The U.S. Court of Appeals for the Sixth Circuit (Court) recently held that telling a sexually-harassing supervisor to stop his/her harassment was a protected activity under Title VII's anti-retaliation provision.

In Equality Employment Opportunity Commission v New Breed Logistics, three women had been sexually harassed by their supervisor. Although the women never made formal complaints, they asked the supervisor to stop the harassing conduct. The women were all terminated, two by a different decision-maker. A male employee, who also told the supervisor to stop, was also terminated by a different decision-maker.

Title VII, 42 U.S.C. §2000e-3(a) (Opposition Clause) states that it is unlawful for any employer to discriminate against an employee who has "opposed" a practice, which is an unlawful employment practice. To establish a prima facie case of retaliation, a claimant must show: (1) claimant engaged in activity protected by Title VII; (2) the defendant knew of the protected activity; (3) thereafter, the defendant took adverse action against the claimant; and (4) a causal connection existed between the protected activity and the adverse action.

The Court determined in the case that it was unfair to restrict protected opposition activity to a formal complaint made to a person designated by employer. The Court held that a complaint to the harassing supervisor was sufficient to support a retaliation claim under Title VII. It endorsed the trial court's decision that protected conduct that "can be as simple as telling a supervisor to stop."

Additionally, even though three claimants were terminated by other decision-makers, liability for retaliation extended to those terminations because the harassing supervisor influenced the adverse actions. Using a "cat's paw" theory of liability, the employer may still be liable if the harassing individual is the "driving force behind the employment action."

A jury found New Breed liable under Title VII for the supervisor's sexual harassment and retaliation, and awarded four employees compensatory and punitive damages totaling more than $1.5 million dollars.

What does this case mean for employers?

First, it is a reminder that employers must educate managerial staff and employees, temporary or permanent, on their sexual harassment policies.
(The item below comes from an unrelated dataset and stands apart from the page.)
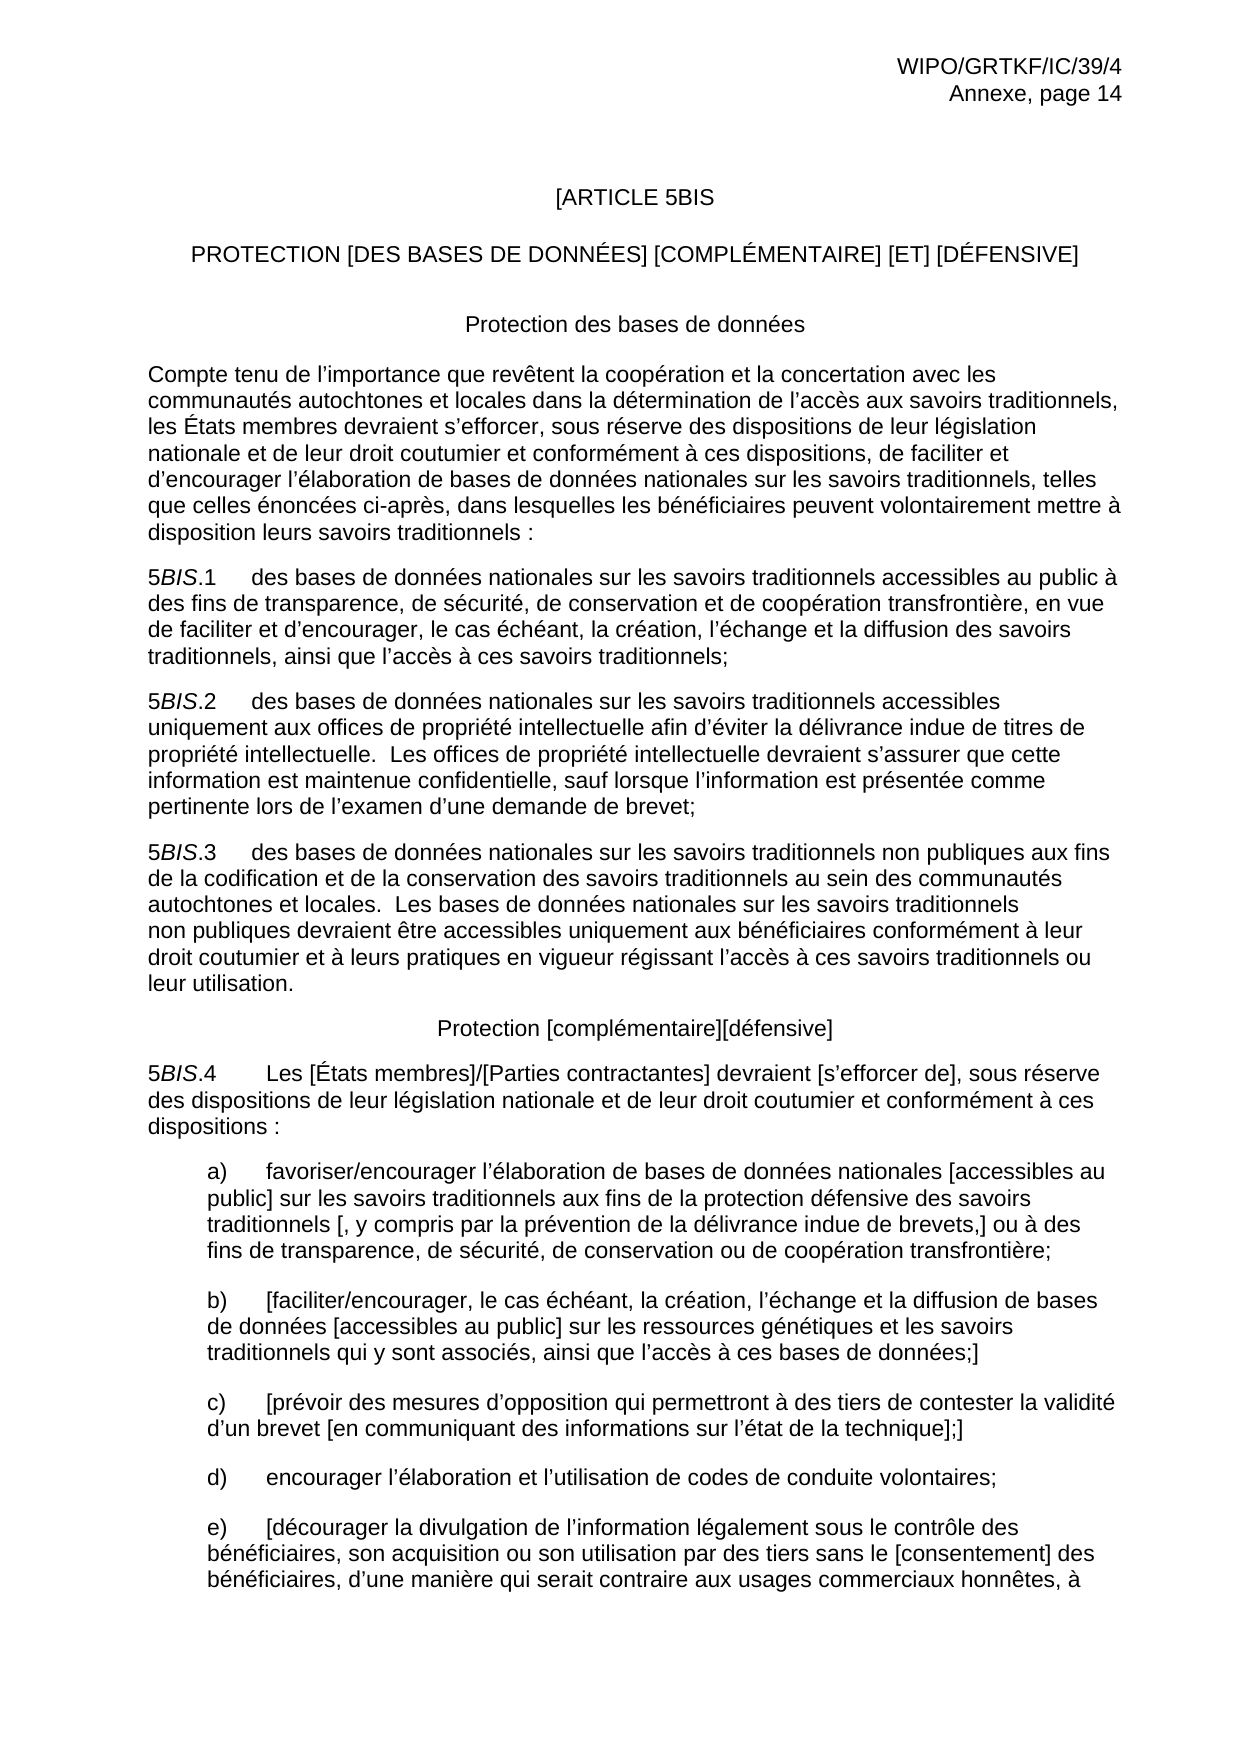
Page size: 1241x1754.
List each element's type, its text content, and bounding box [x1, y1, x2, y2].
Supervisors must be trained to handle complaints of harassment appropriately and respond to concerns of harassment.

Next, supervisors must be instructed on the proper procedures and documentation for disciplining/terminating employees. It must be based upon observed, documented misconduct. If a disconnected supervisor disciplines an employee based upon the input of another offensive supervisor, then that disciplinary action can open the employer to retaliation liability under the "cat's paw" theory.

Finally, the case raises the possibility that the "cat's paw" theory can extend retaliation liability to human resources (HR) disciplinary decisions when the decision is motivated by a harassing "driving force" supervisor. HR managers should be cognizant of the issue and may need to question a supervisor's motive behind a disciplinary recommendation, particularly if the supervisor has not followed proper procedures and documentation.